If you haven’t read any manga from Tatsuki Fujimoto, now’s a good a time as any. After raving about Chainsaw Man a while ago, I decided to check out Fire Punch as a palette cleanser.

It cleansed my palette with tears, alright.

Fujimoto follows the beat of his own drum, not worrying about conventional trends while also maintaining his own style. It’s here where his two most recent works, VERY lengthy one-shot stories, shine. Last year’s Look Back was a grounded take on the characters making it in the manga industry. This year’s flavor of the month is Goodbye, Eri, which feels like a culmination of Fujimoto’s work. With expert pacing, visual flow, and a heart-wrenchingly mysterious story, this is one-shot you need to check out.

All the World’s a Stage

Goodbye, Eri focuses on Yuta Ito, a child who received a smartphone from his mother. During his birthday, she requests something odd: To record her last moments before she dies. Up to the task, the reader gets to see Yuta’s life through the camera, which is stylized with four-panel pages. We get to see an Up “Married Life” style montage of moments in Yuta’s life with his parents.

It’s saddening to see his mother’s health decline, with the mundane everyday mixing in with sobering news. What I appreciate about this art style is that most of the panels are drawn in a shaky manner. This symbolizes the amateur effort of Yuta’s recordings. On the day that his mom will die, Yuta runs away saddened, refusing to record the final painful moments. As he runs away, the story ends with the hospital blowing up.

The end!

It turns out that this was part of a film submission on Yuta’s part, a documentary called Dead Explosion Mother. (A little on the nose there.) Endlessly mocked by his peers for the bombastic ending, Yuta decides to die by jumping off a hospital building.

Or so we think…

And All the Men and Women Merely Players

It’s here we meet Eri, the only person who liked Yuta’s movie. Inspired by the film, she challenges Yuta to create a film in one year. Thus begins the manga’s true narrative arc and relationship between the main characters. While I won’t spoil it, the story makes good use of the symbolism of recording a film and its final product. We only see what the camera wants us to see.

It’s clear that Fujimoto loves movies; it’s his trademark, after all. In Goodbye, Eri, enjoying films is the main conceit of the manga, and is central to the characters. Shout-outs to popular movies are peppered within the panels, and some film techniques like Dutch angles are used too.

Oddly enough, this one-shot has more in common with Fire Punch and Chainsaw Man than Look Back. This is because of the reliance of a fantasy element that ropes in readers, an ambiguous narrative surrounding the story. What is really happening in the story, and what’s just part of the film itself? You’ll need to read this at least one more time to fully appreciate the foreshadowing and smaller details.

Saved data entries:
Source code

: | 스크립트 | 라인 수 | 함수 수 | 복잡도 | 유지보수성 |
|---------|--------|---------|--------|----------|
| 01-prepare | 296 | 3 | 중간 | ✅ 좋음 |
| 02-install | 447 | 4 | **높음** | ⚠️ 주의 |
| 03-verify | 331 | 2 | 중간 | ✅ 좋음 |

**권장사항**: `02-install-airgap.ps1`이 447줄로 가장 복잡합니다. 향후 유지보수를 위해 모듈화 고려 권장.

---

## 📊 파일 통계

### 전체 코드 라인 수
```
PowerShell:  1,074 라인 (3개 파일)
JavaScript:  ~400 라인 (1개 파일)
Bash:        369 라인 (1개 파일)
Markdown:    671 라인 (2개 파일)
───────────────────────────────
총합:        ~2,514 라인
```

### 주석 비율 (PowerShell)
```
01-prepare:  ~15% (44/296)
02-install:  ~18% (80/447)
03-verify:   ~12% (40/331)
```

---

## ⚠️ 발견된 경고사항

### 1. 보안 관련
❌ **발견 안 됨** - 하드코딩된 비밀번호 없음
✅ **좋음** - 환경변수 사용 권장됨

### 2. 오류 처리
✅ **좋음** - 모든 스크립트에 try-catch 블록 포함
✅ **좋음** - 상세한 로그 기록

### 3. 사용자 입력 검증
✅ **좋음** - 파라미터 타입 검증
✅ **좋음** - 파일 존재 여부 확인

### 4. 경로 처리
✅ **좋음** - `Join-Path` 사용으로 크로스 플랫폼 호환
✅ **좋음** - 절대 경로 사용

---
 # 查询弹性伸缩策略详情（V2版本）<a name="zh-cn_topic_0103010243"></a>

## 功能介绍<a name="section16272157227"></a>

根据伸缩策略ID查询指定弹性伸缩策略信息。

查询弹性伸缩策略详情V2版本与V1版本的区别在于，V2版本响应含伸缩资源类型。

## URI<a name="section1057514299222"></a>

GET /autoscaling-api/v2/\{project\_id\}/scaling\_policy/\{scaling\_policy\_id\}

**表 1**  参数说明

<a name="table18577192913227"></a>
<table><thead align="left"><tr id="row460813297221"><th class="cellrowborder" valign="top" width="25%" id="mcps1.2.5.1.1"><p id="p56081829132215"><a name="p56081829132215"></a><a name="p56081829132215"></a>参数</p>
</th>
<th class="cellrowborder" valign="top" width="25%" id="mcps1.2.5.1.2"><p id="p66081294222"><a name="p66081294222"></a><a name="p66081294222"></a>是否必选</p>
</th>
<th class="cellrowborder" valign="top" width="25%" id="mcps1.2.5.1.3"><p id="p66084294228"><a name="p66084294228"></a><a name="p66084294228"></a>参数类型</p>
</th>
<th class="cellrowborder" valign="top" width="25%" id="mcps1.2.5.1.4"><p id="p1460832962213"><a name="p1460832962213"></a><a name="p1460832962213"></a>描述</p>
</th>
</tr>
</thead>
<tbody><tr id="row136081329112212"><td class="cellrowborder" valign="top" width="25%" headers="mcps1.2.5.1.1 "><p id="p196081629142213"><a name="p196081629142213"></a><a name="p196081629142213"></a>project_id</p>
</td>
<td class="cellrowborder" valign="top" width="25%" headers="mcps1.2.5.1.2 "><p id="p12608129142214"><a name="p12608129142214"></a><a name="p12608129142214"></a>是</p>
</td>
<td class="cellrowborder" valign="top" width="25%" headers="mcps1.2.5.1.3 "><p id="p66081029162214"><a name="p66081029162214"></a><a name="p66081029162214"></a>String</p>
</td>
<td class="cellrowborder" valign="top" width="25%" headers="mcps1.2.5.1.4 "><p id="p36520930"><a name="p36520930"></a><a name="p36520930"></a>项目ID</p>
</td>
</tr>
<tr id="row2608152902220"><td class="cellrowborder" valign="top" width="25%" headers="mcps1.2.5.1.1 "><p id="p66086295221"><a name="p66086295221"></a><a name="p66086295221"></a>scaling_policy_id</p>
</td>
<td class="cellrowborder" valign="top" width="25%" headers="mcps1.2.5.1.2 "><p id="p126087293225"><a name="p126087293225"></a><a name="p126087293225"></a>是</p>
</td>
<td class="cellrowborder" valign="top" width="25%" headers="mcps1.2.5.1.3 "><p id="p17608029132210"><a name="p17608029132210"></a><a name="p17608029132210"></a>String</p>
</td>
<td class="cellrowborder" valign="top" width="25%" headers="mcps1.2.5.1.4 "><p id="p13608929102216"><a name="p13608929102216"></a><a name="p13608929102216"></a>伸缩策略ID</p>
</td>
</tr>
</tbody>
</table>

**Tasks:**
**a)** Answer these questions using the manga review.
(i) What does Yuta's mother ask him to record?
(ii) What is the title of the documentary that Yuta submits?
(iii) What does Eri challenge Yuta to do?
**b)** Write the next few paragraphs of the review of Goodbye, Eri, picking up after its final sentence.

**Results in order:**
**a)**
(i) Her last moments before she dies.
(ii) Dead Explosion Mother.
(iii) Create a film in one year.

**b)**
They Have Their Exits and Their Entrances

Part of the appeal of Chainsaw Man is the furious pacing of the action scenes. Things just woosh by without a second thought. Goodbye, Eri does a similar thing with a lot of its montages. However, when it takes a chance to breathe, you take the moments in. The women in Yuta’s life change him drastically, and a sense of urgency is placed when he interacts with them. However, Yuta’s mother seems to have affected him in a way that’s not completely positive. (If you want a spoiler-free hint, she looks eerily similar to Makima from Chainsaw Man.)

Likewise, Eri is someone that Yuta only knows for a short amount of time. As the manga continues, he grows fond of his time with her and records every moment of it. After all, film is the only creative output he has. If there’s one thing to take from this manga, is that our lives are short and fleeting. However, film has the power to preserve our feelings and memories even when we’re long gone.

And One Man in his Time Plays Many Parts

Yuta is a troubled man that undergoes healing and changes throughout Goodbye, Eri. Losing his mother as a kid with film as his only outlet has made him insensitive to other matters. However, as he develops his friendship with Eri, he becomes conflicted as to what to do next. While pressured to conform to please his audience, there’s still a spark of childlike wonder in his personality. He’s like Agni or Denki in that he was forced to grow up early, but isn’t as traumatized. I’d wager that out of all of Fujimoto’s protagonists, he’s the one that’s least emotionally devastated at the end.

I know that Chainsaw Man part 2 is coming, but if Fujimoto made nothing but one-shots, I’d be fine with that. The tale of Goodbye, Eri is one that is bittersweet but hopeful.

The future is best!

(You can read Goodbye, Eri for free on Viz Media and Manga Plus. For more manga recommendations, check out Katamaris’ pieces on Chainsaw Man and Takopi’s Original Sin)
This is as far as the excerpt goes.